[Available data Boundary: Start]

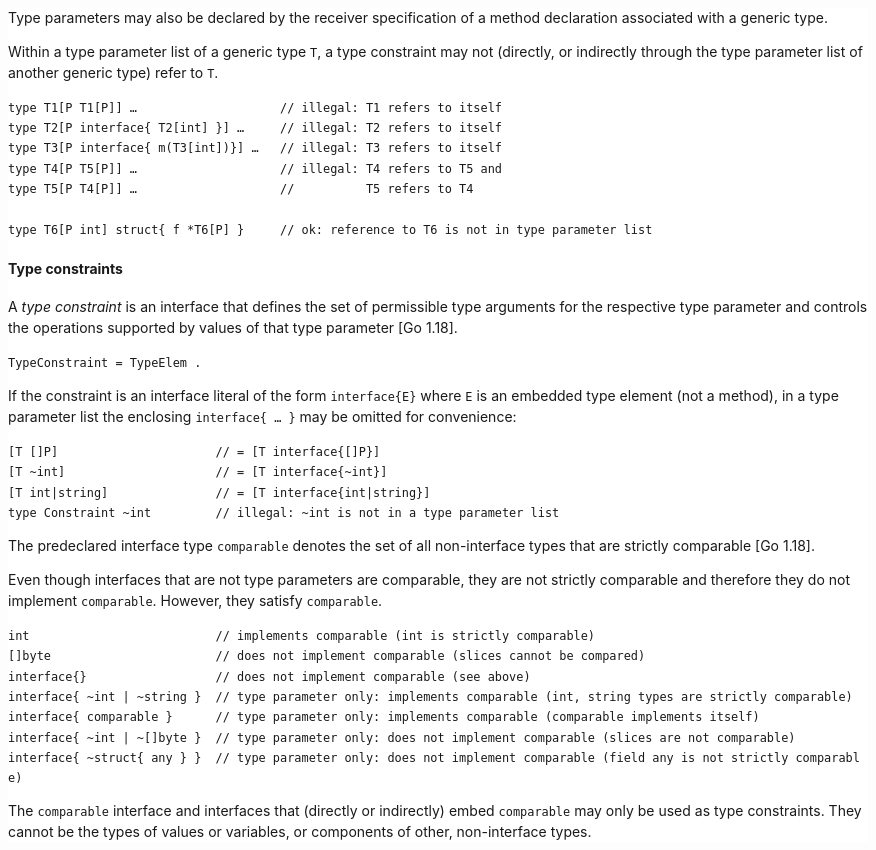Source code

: Type parameters may also be declared by the receiver specification of a method declaration associated with a generic type. 

Within a type parameter list of a generic type `T`, a type constraint may not (directly, or indirectly through the type parameter list of another generic type) refer to `T`. 
    
    
    type T1[P T1[P]] …                    // illegal: T1 refers to itself
    type T2[P interface{ T2[int] }] …     // illegal: T2 refers to itself
    type T3[P interface{ m(T3[int])}] …   // illegal: T3 refers to itself
    type T4[P T5[P]] …                    // illegal: T4 refers to T5 and
    type T5[P T4[P]] …                    //          T5 refers to T4
    
    type T6[P int] struct{ f *T6[P] }     // ok: reference to T6 is not in type parameter list
    

#### Type constraints

A _type constraint_ is an interface that defines the set of permissible type arguments for the respective type parameter and controls the operations supported by values of that type parameter [Go 1.18]. 
    
    
    TypeConstraint = TypeElem .
    

If the constraint is an interface literal of the form `interface{E}` where `E` is an embedded type element (not a method), in a type parameter list the enclosing `interface{ … }` may be omitted for convenience: 
    
    
    [T []P]                      // = [T interface{[]P}]
    [T ~int]                     // = [T interface{~int}]
    [T int|string]               // = [T interface{int|string}]
    type Constraint ~int         // illegal: ~int is not in a type parameter list
    

The predeclared interface type `comparable` denotes the set of all non-interface types that are strictly comparable [Go 1.18]. 

Even though interfaces that are not type parameters are comparable, they are not strictly comparable and therefore they do not implement `comparable`. However, they satisfy `comparable`. 
    
    
    int                          // implements comparable (int is strictly comparable)
    []byte                       // does not implement comparable (slices cannot be compared)
    interface{}                  // does not implement comparable (see above)
    interface{ ~int | ~string }  // type parameter only: implements comparable (int, string types are strictly comparable)
    interface{ comparable }      // type parameter only: implements comparable (comparable implements itself)
    interface{ ~int | ~[]byte }  // type parameter only: does not implement comparable (slices are not comparable)
    interface{ ~struct{ any } }  // type parameter only: does not implement comparable (field any is not strictly comparable)
    

The `comparable` interface and interfaces that (directly or indirectly) embed `comparable` may only be used as type constraints. They cannot be the types of values or variables, or components of other, non-interface types. 
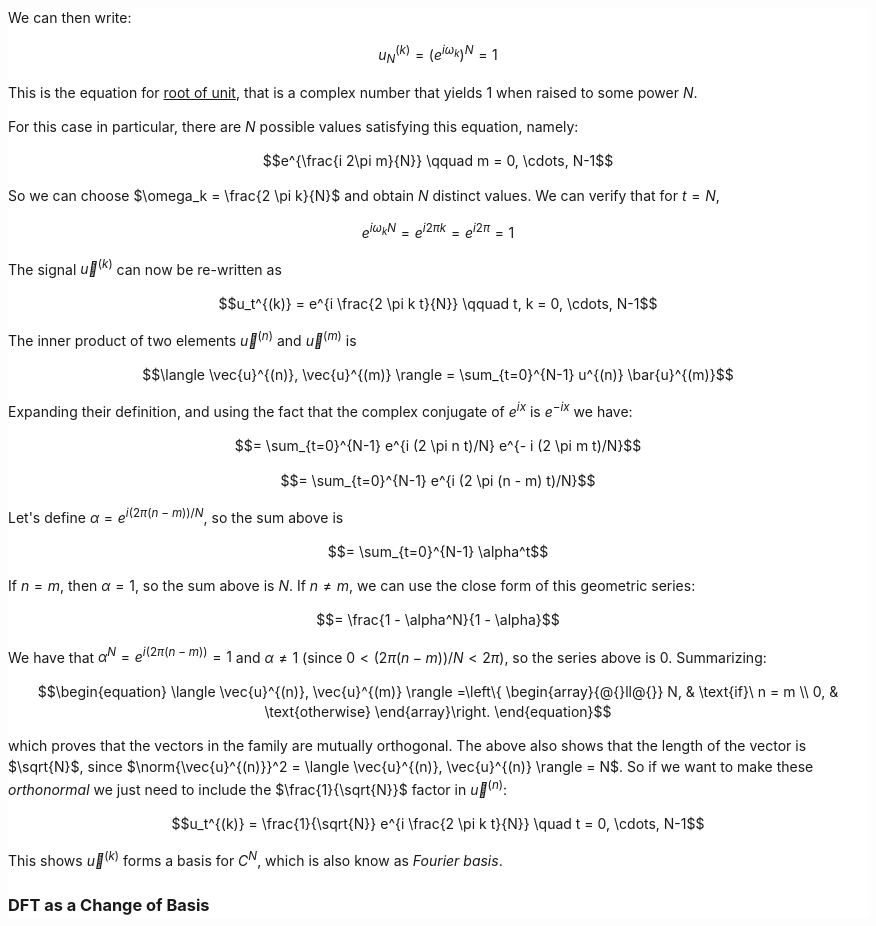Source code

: We can then write:

$$u_N^{(k)} = (e^{i \omega_k})^N = 1$$

This is the equation for [root of unit](https://en.wikipedia.org/wiki/Root_of_unity), that is a complex number that yields 1 when raised to some power $N$.

For this case in particular, there are $N$ possible values satisfying this equation, namely:

$$e^{\frac{i 2\pi m}{N}} \qquad m = 0, \cdots, N-1$$

So we can choose $\omega_k = \frac{2 \pi k}{N}$ and obtain $N$ distinct values. We can verify that for $t = N$,

$$e^{i \omega_k N} = e^{i 2 \pi k} = e^{i 2 \pi} = 1$$

The signal $\vec{u}^{(k)}$ can now be re-written as

$$u_t^{(k)} = e^{i \frac{2 \pi k t}{N}} \qquad t, k = 0, \cdots, N-1$$

The inner product of two elements $\vec{u}^{(n)}$ and $\vec{u}^{(m)}$ is

$$\langle \vec{u}^{(n)}, \vec{u}^{(m)} \rangle = \sum_{t=0}^{N-1} u^{(n)} \bar{u}^{(m)}$$

Expanding their definition, and using the fact that the complex conjugate of $e^{ix}$ is $e^{-ix}$ we have:

$$= \sum_{t=0}^{N-1} e^{i (2 \pi n t)/N} e^{- i (2 \pi m t)/N}$$

$$= \sum_{t=0}^{N-1} e^{i (2 \pi (n - m) t)/N}$$

Let's define $\alpha = e^{i (2 \pi (n - m))/N}$, so the sum above is

$$= \sum_{t=0}^{N-1} \alpha^t$$

If $n = m$, then $\alpha = 1$, so the sum above is $N$. If $n \neq m$, we can use the close form of this geometric series:

$$= \frac{1 - \alpha^N}{1 - \alpha}$$

We have that $\alpha^N = e^{i (2 \pi (n - m))} = 1$ and $\alpha \ne 1$ (since $0 < (2 \pi (n - m))/N < 2 \pi$), so the series above is 0. Summarizing:

$$\begin{equation}
  \langle \vec{u}^{(n)}, \vec{u}^{(m)} \rangle =\left\{
  \begin{array}{@{}ll@{}}
    N, & \text{if}\ n = m \\
    0, & \text{otherwise}
  \end{array}\right.
\end{equation}$$

which proves that the vectors in the family are mutually orthogonal. The above also shows that the length of the vector is $\sqrt{N}$, since $\norm{\vec{u}^{(n)}}^2 = \langle \vec{u}^{(n)}, \vec{u}^{(n)} \rangle = N$. So if we want to make these *orthonormal* we just need to include the $\frac{1}{\sqrt{N}}$ factor in $\vec{u}^{(n)}$:

$$u_t^{(k)} = \frac{1}{\sqrt{N}} e^{i \frac{2 \pi k t}{N}} \quad t = 0, \cdots, N-1$$

This shows $\vec{u}^{(k)}$ forms a basis for $C^N$, which is also know as *Fourier basis*.

### DFT as a Change of Basis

[Available data Boundary: End]

Task instructions: Reproduce the data above exactly, leaving out any picture in it.

Expected output:
Source code

: Type parameters may also be declared by the receiver specification of a method declaration associated with a generic type. 

Within a type parameter list of a generic type `T`, a type constraint may not (directly, or indirectly through the type parameter list of another generic type) refer to `T`. 
    
    
    type T1[P T1[P]] …                    // illegal: T1 refers to itself
    type T2[P interface{ T2[int] }] …     // illegal: T2 refers to itself
    type T3[P interface{ m(T3[int])}] …   // illegal: T3 refers to itself
    type T4[P T5[P]] …                    // illegal: T4 refers to T5 and
    type T5[P T4[P]] …                    //          T5 refers to T4
    
    type T6[P int] struct{ f *T6[P] }     // ok: reference to T6 is not in type parameter list
    

#### Type constraints

A _type constraint_ is an interface that defines the set of permissible type arguments for the respective type parameter and controls the operations supported by values of that type parameter [Go 1.18]. 
    
    
    TypeConstraint = TypeElem .
    

If the constraint is an interface literal of the form `interface{E}` where `E` is an embedded type element (not a method), in a type parameter list the enclosing `interface{ … }` may be omitted for convenience: 
    
    
    [T []P]                      // = [T interface{[]P}]
    [T ~int]                     // = [T interface{~int}]
    [T int|string]               // = [T interface{int|string}]
    type Constraint ~int         // illegal: ~int is not in a type parameter list
    

The predeclared interface type `comparable` denotes the set of all non-interface types that are strictly comparable [Go 1.18]. 

Even though interfaces that are not type parameters are comparable, they are not strictly comparable and therefore they do not implement `comparable`. However, they satisfy `comparable`. 
    
    
    int                          // implements comparable (int is strictly comparable)
    []byte                       // does not implement comparable (slices cannot be compared)
    interface{}                  // does not implement comparable (see above)
    interface{ ~int | ~string }  // type parameter only: implements comparable (int, string types are strictly comparable)
    interface{ comparable }      // type parameter only: implements comparable (comparable implements itself)
    interface{ ~int | ~[]byte }  // type parameter only: does not implement comparable (slices are not comparable)
    interface{ ~struct{ any } }  // type parameter only: does not implement comparable (field any is not strictly comparable)
    

The `comparable` interface and interfaces that (directly or indirectly) embed `comparable` may only be used as type constraints. They cannot be the types of values or variables, or components of other, non-interface types. 
Source code

: We can then write:

$$u_N^{(k)} = (e^{i \omega_k})^N = 1$$

This is the equation for [root of unit](https://en.wikipedia.org/wiki/Root_of_unity), that is a complex number that yields 1 when raised to some power $N$.

For this case in particular, there are $N$ possible values satisfying this equation, namely:

$$e^{\frac{i 2\pi m}{N}} \qquad m = 0, \cdots, N-1$$

So we can choose $\omega_k = \frac{2 \pi k}{N}$ and obtain $N$ distinct values. We can verify that for $t = N$,

$$e^{i \omega_k N} = e^{i 2 \pi k} = e^{i 2 \pi} = 1$$

The signal $\vec{u}^{(k)}$ can now be re-written as

$$u_t^{(k)} = e^{i \frac{2 \pi k t}{N}} \qquad t, k = 0, \cdots, N-1$$

The inner product of two elements $\vec{u}^{(n)}$ and $\vec{u}^{(m)}$ is

$$\langle \vec{u}^{(n)}, \vec{u}^{(m)} \rangle = \sum_{t=0}^{N-1} u^{(n)} \bar{u}^{(m)}$$

Expanding their definition, and using the fact that the complex conjugate of $e^{ix}$ is $e^{-ix}$ we have:

$$= \sum_{t=0}^{N-1} e^{i (2 \pi n t)/N} e^{- i (2 \pi m t)/N}$$

$$= \sum_{t=0}^{N-1} e^{i (2 \pi (n - m) t)/N}$$

Let's define $\alpha = e^{i (2 \pi (n - m))/N}$, so the sum above is

$$= \sum_{t=0}^{N-1} \alpha^t$$

If $n = m$, then $\alpha = 1$, so the sum above is $N$. If $n \neq m$, we can use the close form of this geometric series:

$$= \frac{1 - \alpha^N}{1 - \alpha}$$

We have that $\alpha^N = e^{i (2 \pi (n - m))} = 1$ and $\alpha \ne 1$ (since $0 < (2 \pi (n - m))/N < 2 \pi$), so the series above is 0. Summarizing:

$$\begin{equation}
  \langle \vec{u}^{(n)}, \vec{u}^{(m)} \rangle =\left\{
  \begin{array}{@{}ll@{}}
    N, & \text{if}\ n = m \\
    0, & \text{otherwise}
  \end{array}\right.
\end{equation}$$

which proves that the vectors in the family are mutually orthogonal. The above also shows that the length of the vector is $\sqrt{N}$, since $\norm{\vec{u}^{(n)}}^2 = \langle \vec{u}^{(n)}, \vec{u}^{(n)} \rangle = N$. So if we want to make these *orthonormal* we just need to include the $\frac{1}{\sqrt{N}}$ factor in $\vec{u}^{(n)}$:

$$u_t^{(k)} = \frac{1}{\sqrt{N}} e^{i \frac{2 \pi k t}{N}} \quad t = 0, \cdots, N-1$$

This shows $\vec{u}^{(k)}$ forms a basis for $C^N$, which is also know as *Fourier basis*.

### DFT as a Change of Basis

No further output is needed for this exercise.